Damascus denies involvement. Including Eido, seven anti-Syrian figures
have been slain in Lebanon since 2005.
"It is the same fingers that assassinated the martyred premier Rafik
al-Hariri," Hariri said of Eido's killing.
There was no immediate comment from Syria. Its allies in Lebanon
denounced the assassination.
"Big, ugly cloud"
The blast, near a seafront amusement park and a football club, destroyed
several cars and shattered windows of nearby buildings.
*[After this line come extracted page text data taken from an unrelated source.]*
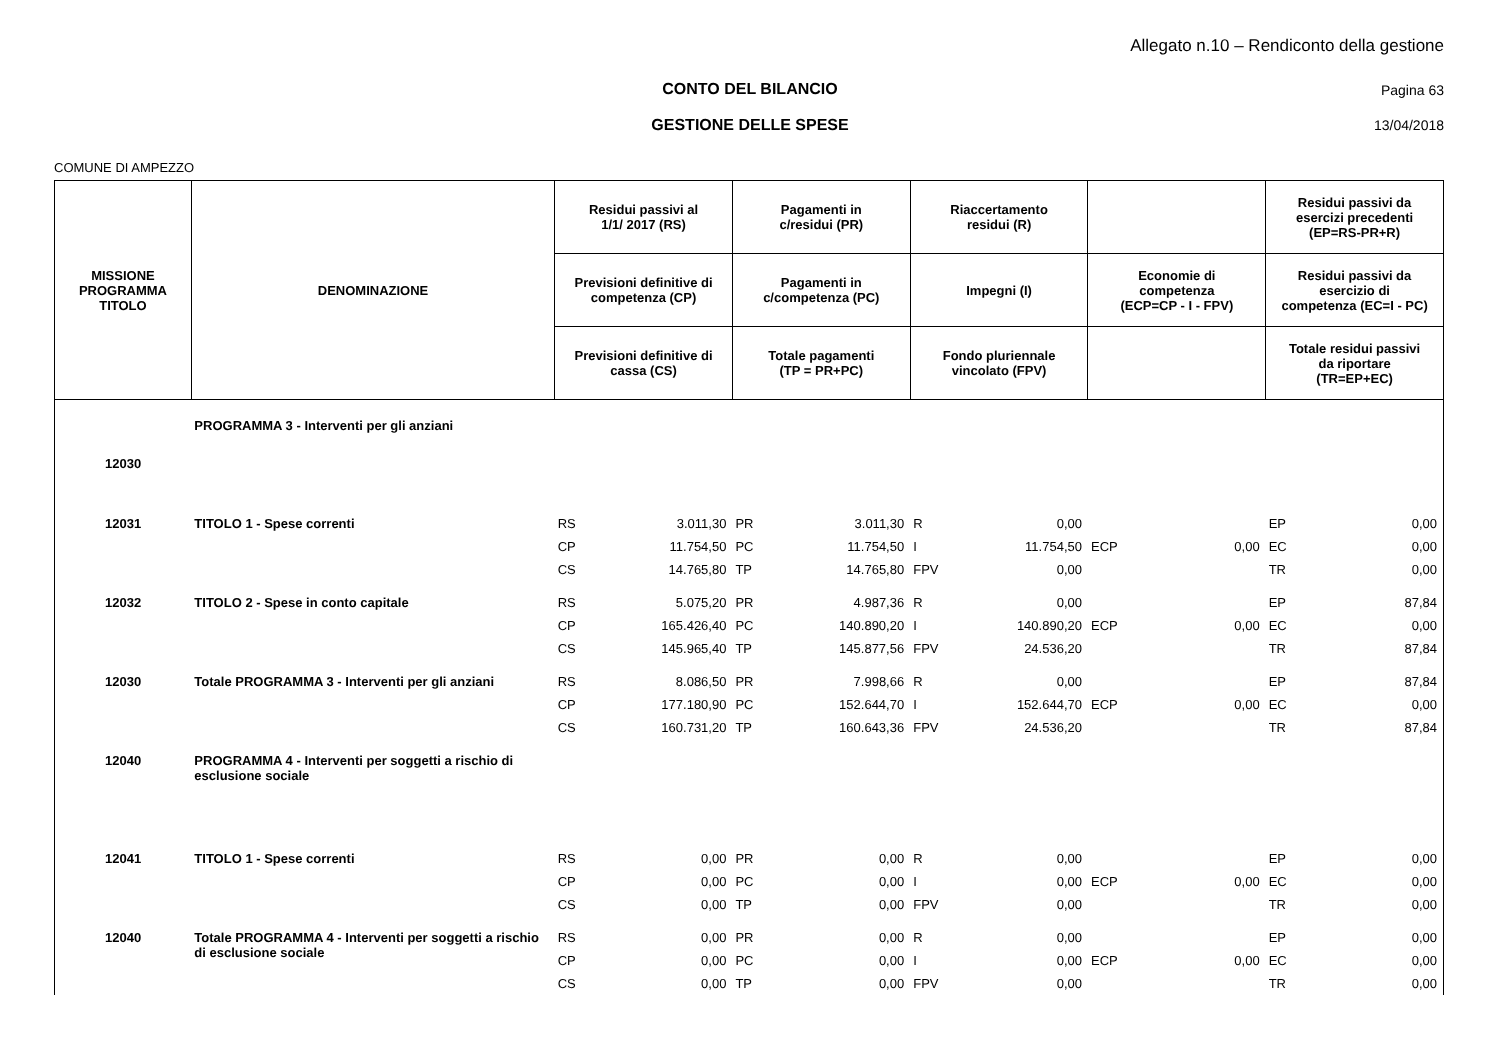Allegato n.10 – Rendiconto della gestione
CONTO DEL BILANCIO Pagina 63
GESTIONE DELLE SPESE 13/04/2018
COMUNE DI AMPEZZO
| MISSIONE PROGRAMMA TITOLO | DENOMINAZIONE | Residui passivi al 1/1/ 2017 (RS) | | Pagamenti in c/residui (PR) | | Riaccertamento residui (R) | | | | Residui passivi da esercizi precedenti (EP=RS-PR+R) | |
| --- | --- | --- | --- | --- | --- | --- | --- | --- | --- | --- | --- |
| | | Previsioni definitive di competenza (CP) | | Pagamenti in c/competenza (PC) | | Impegni (I) | | Economie di competenza (ECP=CP - I - FPV) | | Residui passivi da esercizio di competenza (EC=I - PC) | |
| | | Previsioni definitive di cassa (CS) | | Totale pagamenti (TP = PR+PC) | | Fondo pluriennale vincolato (FPV) | | | | Totale residui passivi da riportare (TR=EP+EC) | |
| 12030 | PROGRAMMA 3 - Interventi per gli anziani | | | | | | | | | | |
| 12031 | TITOLO 1 - Spese correnti | RS | 3.011,30 | PR | 3.011,30 | R | 0,00 | | | EP | 0,00 |
| | | CP | 11.754,50 | PC | 11.754,50 | I | 11.754,50 | ECP | 0,00 | EC | 0,00 |
| | | CS | 14.765,80 | TP | 14.765,80 | FPV | 0,00 | | | TR | 0,00 |
| 12032 | TITOLO 2 - Spese in conto capitale | RS | 5.075,20 | PR | 4.987,36 | R | 0,00 | | | EP | 87,84 |
| | | CP | 165.426,40 | PC | 140.890,20 | I | 140.890,20 | ECP | 0,00 | EC | 0,00 |
| | | CS | 145.965,40 | TP | 145.877,56 | FPV | 24.536,20 | | | TR | 87,84 |
| 12030 | Totale PROGRAMMA 3 - Interventi per gli anziani | RS | 8.086,50 | PR | 7.998,66 | R | 0,00 | | | EP | 87,84 |
| | | CP | 177.180,90 | PC | 152.644,70 | I | 152.644,70 | ECP | 0,00 | EC | 0,00 |
| | | CS | 160.731,20 | TP | 160.643,36 | FPV | 24.536,20 | | | TR | 87,84 |
| 12040 | PROGRAMMA 4 - Interventi per soggetti a rischio di esclusione sociale | | | | | | | | | | |
| 12041 | TITOLO 1 - Spese correnti | RS | 0,00 | PR | 0,00 | R | 0,00 | | | EP | 0,00 |
| | | CP | 0,00 | PC | 0,00 | I | 0,00 | ECP | 0,00 | EC | 0,00 |
| | | CS | 0,00 | TP | 0,00 | FPV | 0,00 | | | TR | 0,00 |
| 12040 | Totale PROGRAMMA 4 - Interventi per soggetti a rischio di esclusione sociale | RS | 0,00 | PR | 0,00 | R | 0,00 | | | EP | 0,00 |
| | | CP | 0,00 | PC | 0,00 | I | 0,00 | ECP | 0,00 | EC | 0,00 |
| | | CS | 0,00 | TP | 0,00 | FPV | 0,00 | | | TR | 0,00 |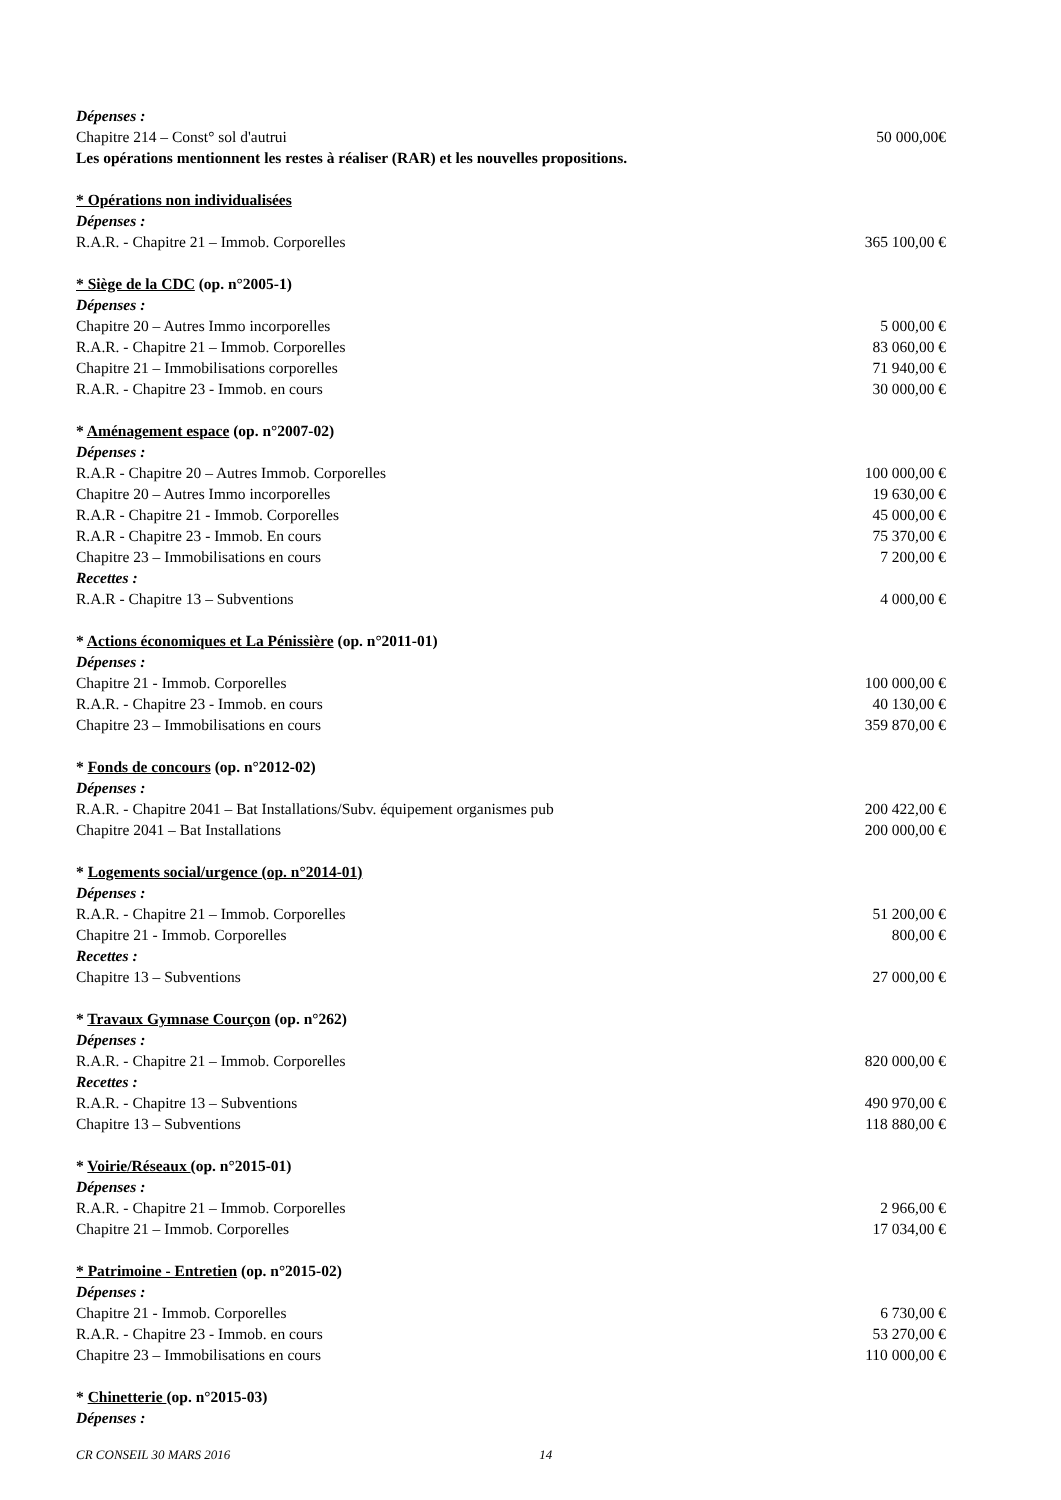Dépenses :
Chapitre 214 – Const° sol d'autrui 50 000,00€
Les opérations mentionnent les restes à réaliser (RAR) et les nouvelles propositions.
* Opérations non individualisées
Dépenses :
R.A.R. - Chapitre 21 – Immob. Corporelles 365 100,00 €
* Siège de la CDC (op. n°2005-1)
Dépenses :
Chapitre 20 – Autres Immo incorporelles 5 000,00 €
R.A.R. - Chapitre 21 – Immob. Corporelles 83 060,00 €
Chapitre 21 – Immobilisations corporelles 71 940,00 €
R.A.R. - Chapitre 23 - Immob. en cours 30 000,00 €
* Aménagement espace (op. n°2007-02)
Dépenses :
R.A.R - Chapitre 20 – Autres Immob. Corporelles 100 000,00 €
Chapitre 20 – Autres Immo incorporelles 19 630,00 €
R.A.R - Chapitre 21 - Immob. Corporelles 45 000,00 €
R.A.R - Chapitre 23 - Immob. En cours 75 370,00 €
Chapitre 23 – Immobilisations en cours 7 200,00 €
Recettes :
R.A.R - Chapitre 13 – Subventions 4 000,00 €
* Actions économiques et La Pénissière (op. n°2011-01)
Dépenses :
Chapitre 21 - Immob. Corporelles 100 000,00 €
R.A.R. - Chapitre 23 - Immob. en cours 40 130,00 €
Chapitre 23 – Immobilisations en cours 359 870,00 €
* Fonds de concours (op. n°2012-02)
Dépenses :
R.A.R. - Chapitre 2041 – Bat Installations/Subv. équipement organismes pub 200 422,00 €
Chapitre 2041 – Bat Installations 200 000,00 €
* Logements social/urgence (op. n°2014-01)
Dépenses :
R.A.R. - Chapitre 21 – Immob. Corporelles 51 200,00 €
Chapitre 21 - Immob. Corporelles 800,00 €
Recettes :
Chapitre 13 – Subventions 27 000,00 €
* Travaux Gymnase Courçon (op. n°262)
Dépenses :
R.A.R. - Chapitre 21 – Immob. Corporelles 820 000,00 €
Recettes :
R.A.R. - Chapitre 13 – Subventions 490 970,00 €
Chapitre 13 – Subventions 118 880,00 €
* Voirie/Réseaux (op. n°2015-01)
Dépenses :
R.A.R. - Chapitre 21 – Immob. Corporelles 2 966,00 €
Chapitre 21 – Immob. Corporelles 17 034,00 €
* Patrimoine - Entretien (op. n°2015-02)
Dépenses :
Chapitre 21 - Immob. Corporelles 6 730,00 €
R.A.R. - Chapitre 23 - Immob. en cours 53 270,00 €
Chapitre 23 – Immobilisations en cours 110 000,00 €
* Chinetterie (op. n°2015-03)
Dépenses :
CR CONSEIL 30 MARS 2016 14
It hurled the
bodies of Eido and his son over a wall and into the football ground,
witnesses said.
Two players in the Nejmeh football team, which is in Lebanon's top
league, were among those killed.
"It sounded like it was in your backyard," said Herbert Lahout, 45, a US
citizen who had been playing volleyball on a nearby beach. "It was like a
mushroom cloud, a big ugly cloud."
Five less powerful bombs have exploded in and around Beirut in the past
month, killing two people.
Eido's death was likely to fuel tension between the government and the
pro-Syrian opposition led by the Shi'ite Muslim Hezbollah group, which
has condemned the killing.
Condemnation also came from the United States, France, Britain, the
European Union and the United Nations.
"There has been a clear pattern of assassinations and attempted
assassinations in Lebanon since October 2004," US President George W.
Bush said. "Those working for a sovereign and democratic Lebanon have
always been the ones targeted."
"The United States will continue to stand up for Lebanon, its people, and
its legitimate government as they face these attacks," he added.
The Beirut government declared Thursday, when the funerals were due to
take place, a day of national mourning.
"Lebanon and the Lebanese will not submit to terrorism," Siniora said
after an emergency cabinet session.
He said the government was asking the UN commission investigating
Hariri's assassination to help with the inquiry into Eido's killing and
add it to the tribunal's work.
UN Secretary-General Ban Ki-moon urged the Lebanese government to bring
the perpetrators to justice.
"When Lebanon's people are going through a democratization process, this
kind of heinous terrorist attack to assassinate political opponents is
just unacceptable," he added.
The UN Security Council, in a policy statement initiated by France,
condemned "any attempt to destabilize Lebanon through political
assassination or other terrorist acts."
Tension was already high in Lebanon, where the army has been battling al
Qaeda-inspired Islamist militants at a Palestinian refugee camp in the
north for more than three weeks.
Hariri's bloc linked Eido's assassination to the clashes with Fatah
al-Islam, saying these were "two sides of same coin which is the
terrorism of the Syrian regime."
Damascus denies any links with Fatah al-Islam.